A criminal indictment had accused him of using the public-funded airline gift cards for personal travel. He settled with Nevada ethics commissioners and pleaded no contest to a felony charge.
Ralenkotter’s 45-year career at the LVCVA captured the story of a tourism market that exploded in growth from a town of less than 30,0000 hotel rooms to more than 150,000; from 8 million annual visitors to more than 40 million. We’re talking an astronomical tourism growth of more than 500 percent during the man’s tenure at the LVCVA.
He enjoyed sports and planted the seeds of Las Vegas’ now coveted sports industry with Cashman Field in downtown Las Vegas housing the Triple-A baseball Stars and with college football’s Las Vegas Bowl, now played at the publicly-subsidized Allegiant Stadium (which is run by the NFL Raiders).

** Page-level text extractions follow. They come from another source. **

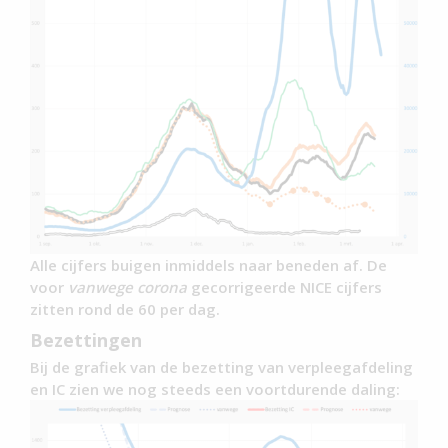
Alle cijfers buigen inmiddels naar beneden af. De
voor
vanwege
corona
gecorrigeerde NICE cijfers
zitten rond de 60 per dag.
Bezettingen
Bij de grafiek van de bezetting van verpleegafdeling
en IC zien we nog steeds een voortdurende daling:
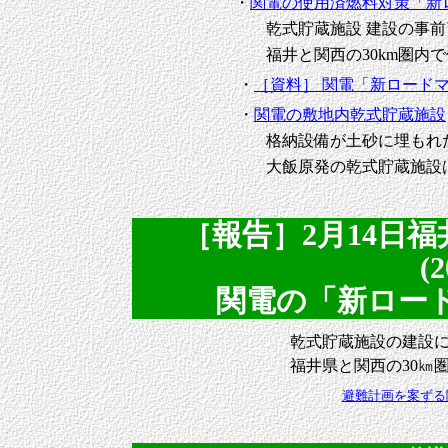
・
関電の使用済燃料対策「新
乾式貯蔵施設 建設の事前
福井と関西の30km圏内で
・
［資料］ 関電「新ロード
・
関電の敷地内乾式貯蔵施設
格納設備が土砂に埋もれた
大飯原発の乾式貯蔵施設は
［報告］2月14日
(2
関電の「新ロー
乾式貯蔵施設の建設
福井県と関西の30㎞
避難計画を案ずる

Many Las Vegas sports events from the National Finals Rodeo to the NBA Summer League came to Sin City during Ralenkotter’s long tenure at the LVCVA. (Interestingly enough, Formula 1 car racing talked to Las Vegas while Ralenkotter was at the LVCVA, but the F1 Las Vegas Grand Prix didn’t actually take over the Strip corridor until the inaugural street race in Nov. 2023 when current LVCVA CEO Steve Hill was overseeing the public agency.)

In 1992, Ralenkotter led a team of Las Vegas boosters that lured the former California Raisin Bowl to relocate from Fresno, California, to Las Vegas.
Poised to play its 33rd event in two months, the Las Vegas Bowl has become a regular date on the college football bowl calendar.
“No one person has been more important to the Las Vegas Bowl than Rossi,” said John Saccenti, executive director of the SRS Distribution Las Vegas Bowl. “Not only was it Rossi’s foresight that brought a major sports event to Las Vegas during a slow season for tourism, but his dedication to the game and its continued success helped kickstart the great sports explosion that we’ve seen in Las Vegas over the past 25 years.”
Ralenkotter and the LVCVA had close business relations with the R&R Partners advertising firm that worked with the public tourism agency on the “What Happens Here, Stays Here” marketing campaign more than two decades ago. The 2003 slogan became part of the American pop culture and language lexicon.